So - see previous post - valid sacraments can exist outside the Church. But that could simply mean that individuals might 'possess' valid Baptism, or valid Order, as mere individuals, outside the boundaries of the Church. But Roman praxis soon went far beyond this minimalist approach. When groups of dissidents wished to be reconciled to the Holy See, they were in fact regarded as members of corporate churches; as, for example, in the 'Union' Councils of the Middle Ages. And when the Ukrainians sought union with Rome; when the Melchite patriarchate of Antioch did the same in the 1720s; they were received as Churches. Nobody said 'Well, your orders are valid but your clergy lack jurisdiction, so you'd all better go to Confession and make a General Confession now that you're Inside the Church'. Jurisdiction to absolve validly was assumed, in the relaxed atmosphere of the eighteenth century Aegean, to exist among the Byzantine clergy, and tidy theorists were still discussing in the early twentieth century exactly how it was that 'schismatics' did have jurisdiction (remember that in Western theology it is not enough to be validly ordained to absolve; you need jurisdiction). Nor, when the Great Western Schism was healed, did the papacy regard the countries which had adhered to (what became thought of as) antipopes as needing radical adjustments of the canonical life they had led while 'in schism'.

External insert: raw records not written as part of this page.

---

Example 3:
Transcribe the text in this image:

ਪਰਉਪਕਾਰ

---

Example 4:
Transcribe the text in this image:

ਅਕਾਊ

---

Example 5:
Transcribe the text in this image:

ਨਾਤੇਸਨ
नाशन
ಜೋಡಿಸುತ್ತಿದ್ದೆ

And consider England during the period 1534-1554. Suppose, in, say, 1548, you had a parish priest who was ordained in, say, 1540 by a bishop consecrated and installed in, say, 1536. The orders of both priest and bishop would be valid, but neither possessed jurisdiction (because the bishop was installed without papal mandate). But I do not recall that any of Cardinal Pole's enactments required much of the peasantry of England to make a general confession and be absolve from all the sins they had committed since the start of the Henrician disorders.

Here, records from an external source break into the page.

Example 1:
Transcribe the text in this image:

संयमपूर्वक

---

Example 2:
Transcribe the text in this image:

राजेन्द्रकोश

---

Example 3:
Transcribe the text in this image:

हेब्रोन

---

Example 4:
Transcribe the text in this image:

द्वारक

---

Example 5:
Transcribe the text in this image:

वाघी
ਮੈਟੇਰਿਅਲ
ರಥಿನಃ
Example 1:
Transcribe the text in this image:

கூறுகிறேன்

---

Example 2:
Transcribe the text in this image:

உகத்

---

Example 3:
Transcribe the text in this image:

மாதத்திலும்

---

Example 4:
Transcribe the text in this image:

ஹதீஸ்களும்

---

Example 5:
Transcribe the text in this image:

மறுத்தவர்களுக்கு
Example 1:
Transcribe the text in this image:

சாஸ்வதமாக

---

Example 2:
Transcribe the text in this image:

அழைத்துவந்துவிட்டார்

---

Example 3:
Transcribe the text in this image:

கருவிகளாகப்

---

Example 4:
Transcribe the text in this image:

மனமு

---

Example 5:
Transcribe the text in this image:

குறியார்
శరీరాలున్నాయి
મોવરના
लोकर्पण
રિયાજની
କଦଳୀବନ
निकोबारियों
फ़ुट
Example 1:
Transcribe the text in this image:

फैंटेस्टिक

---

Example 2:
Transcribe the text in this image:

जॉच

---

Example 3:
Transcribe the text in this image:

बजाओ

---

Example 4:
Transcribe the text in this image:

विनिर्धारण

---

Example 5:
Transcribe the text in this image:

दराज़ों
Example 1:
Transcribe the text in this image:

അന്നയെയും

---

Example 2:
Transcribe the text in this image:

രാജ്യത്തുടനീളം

It had become accepted, not only that valid sacraments could exist outside the Roman Unity, but that authentic church life with real 'jurisdiction' existed ouside that unity. Whatever the notorious bull Unam sanctam of Boniface VIII, in which he stated the necessity of all to be subject to the Roman Pontiff, did mean, it was not in practice held to mean that (for example) the Byzantine churches were not in some sense real churches.